As for me, this week I got to see exactly how much I’ve been living in LaLa Land. (This is the part where I’d really appreciate your feedback.)

I’ve mentioned previously about how I’ve always felt very comfortable leaving Cait alone in the house if I needed to run out for a quick errand. One, because Cait and I have had dozens of very pointed conversations about “stranger danger” over the years. And we’d participated in a school program about how to keep yourself safe, both on the internet, and out and about the town. We’d even practiced what she’d do if someone she didn’t know tried to approach her for “help,” etc. And, two, because I knew that with Kiera by her side, no one would ever be able to get into the house, never mind near her person. Of that I was absolutely certain. And, three, because I never leave the house without reminding her not to answer the phone or the door when I’m not home.

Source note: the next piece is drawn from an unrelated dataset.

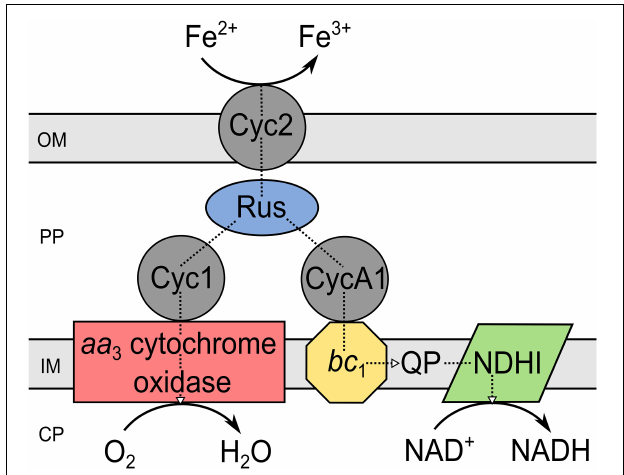
FIGURE 2 | Components of the iron oxidation pathway in Acidithiobacillus ferrooxidans . The scheme is a modified version of that given by Ilbert and Bonnefoy (2013). PP, periplasm; CP, cytoplasm; OM, outer membrane; IM, inner membrane; Cyc, cytochrome c ; Rus, rusticyanin; QP, quinol pool; NDHI, NADH dehydrogenase complex; bc 1 , cytochrome bc 1 complex (encoded by petI/II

Lest you think me a tad paranoid, let me share a few wonderful tales from my days of  living in New York City. First, there was the time I was minding my own business walking down 57th St in broad daylight, when I noticed people running away from me. Before I really had time to process the oddness of that, I heard a pop–like a flat tire blowout. I turned around to see that the police had just shot an escaped criminal, who was running to grab me. There was also the time I had my house broken into — when I was in the house, alone. And then there was the time that a guy with a knife tried to jump me in a parking garage.  I turn into a world class sprinter when I get scared, which is what saved me that time.

There are more stories I could share, but the point is that “stranger danger” and I have been on an intimate first name basis going way back. That’s why it has been so important for me to educate my daughter (without trying to scare the begeezus out of her).

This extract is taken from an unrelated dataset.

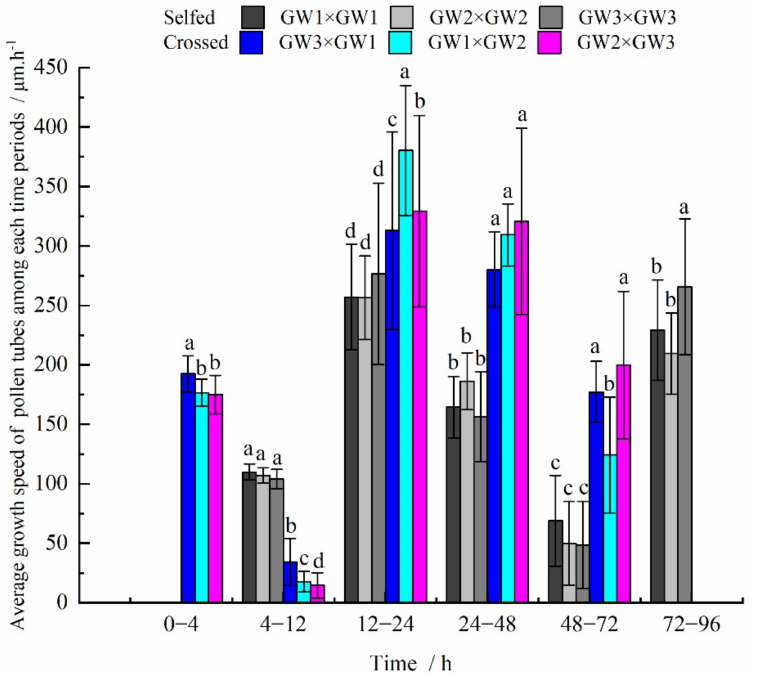
Figure 5. The average growth speed of the selfed and crossed pollen tubes within different time periods. A different letter indicates a significant difference at the level of 0.05 between different treatment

So, imagine my surprise when Andrew and I had to run out (literally, only for ten minutes) to go vote, only to return home to hear that a stranger had stopped at our house. Our house, which has no nearby neighbors. Our house, at night. Our house, with no adults home.

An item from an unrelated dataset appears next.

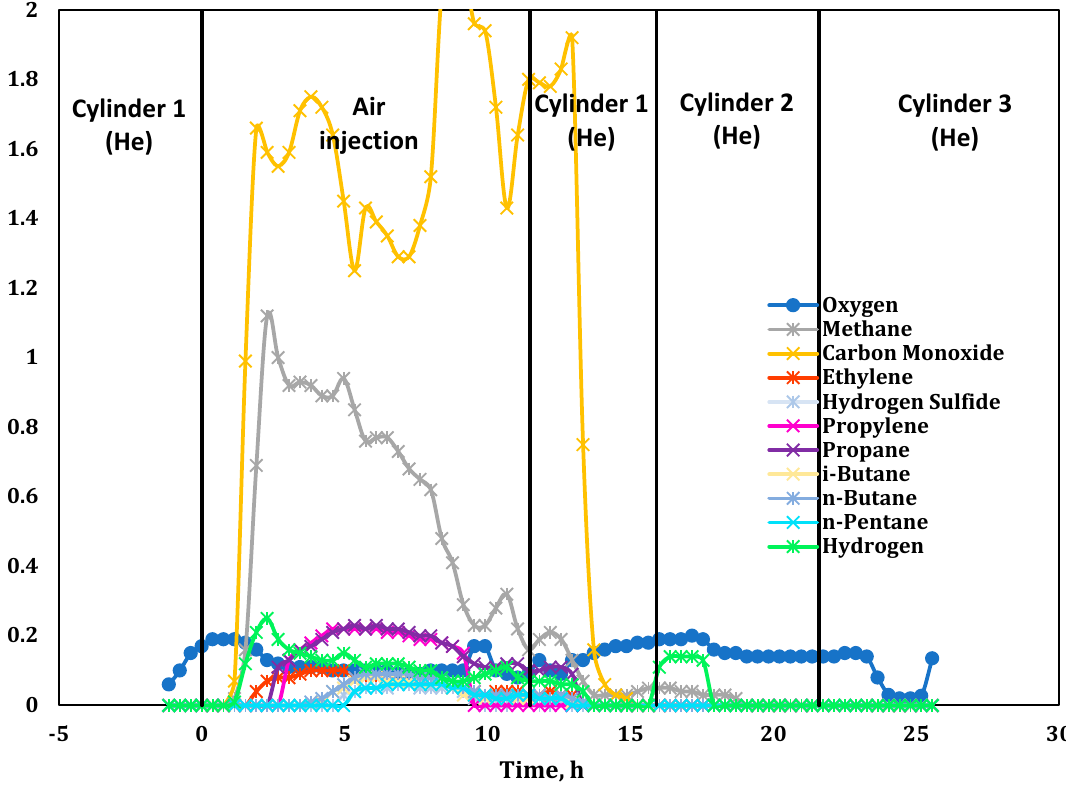
Figure 10. Composition of produced gas, including He (expanded Y-scale). The rate of the produced gas (see Figure 11) showed an increased product gas flow associated with a leak from the pressure jacket. It was found near the core pack outlet or production line. Vertical black colored lines indicate the switch from helium to air and back to helium injection.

Seeing that Cait was none the worse for wear, I assumed that she’d handled the matter as she’d been instructed a hundred times. But just to be sure, I asked her what she did.

Are you ready…?

She locked Kiera in the kitchen!!!!  And went and answered the door!!!!!!!!!  Even after seeing that it was a strange man!!!!!!!!!!!!!!!!!!!!

After I picked the blown pieces of my mind back up off the floor,  I learned that the guy turned out to be someone who was going door-to-door to ask people to get out and vote in a very close Congressional race.

So, no big deal, right? All’s well that end’s well and all that good stuff, right?

Since that night, I’ve been turning it all over in my mind. And my thinking goes something like this: I hate that we live in a world where I feel I have to teach my daughter to fear anything. Yes, I can rationalize it and couch it in less awful terms — like I’m just teaching her to be smart, to be aware, to pay attention, to be alert.  Blah-bity-blah-blah-blah. But, when you boil it down, I’m teaching her to be afraid.

I hate that.

And what good does it do? For all my efforts, she STILL opened the damned door! AFTER LOCKING KIERA IN THE KITCHEN!!!

Sorry, it’s going to take me a while to get over that.

So back to the fear thing.  I’m about as street smart a person as you’ll meet. You want to go uptown to Harlem? I’m the girl you want to have with you. Down to Chinatown or the Lower East Side– yep, you want me along.  But all those street smarts did nothing for me in the circumstances I mentioned above. Because, no matter how well we think we’re prepared, sometimes life just happens.

That, taken with the fact that we now live in about low-crime a community as you can find, do I want to keep reinforcing the message of  “stranger danger?” Is there a better, “healthier” tact to be taken? How can I also teach my daughter to be her brothers’ and sisters’ keeper, if  most of those “brothers and sisters” are strangers? These are the questions I’m asking myself.

These are the questions I’d like to ask you.

What has been your approach to this subject? What has worked and not worked for you?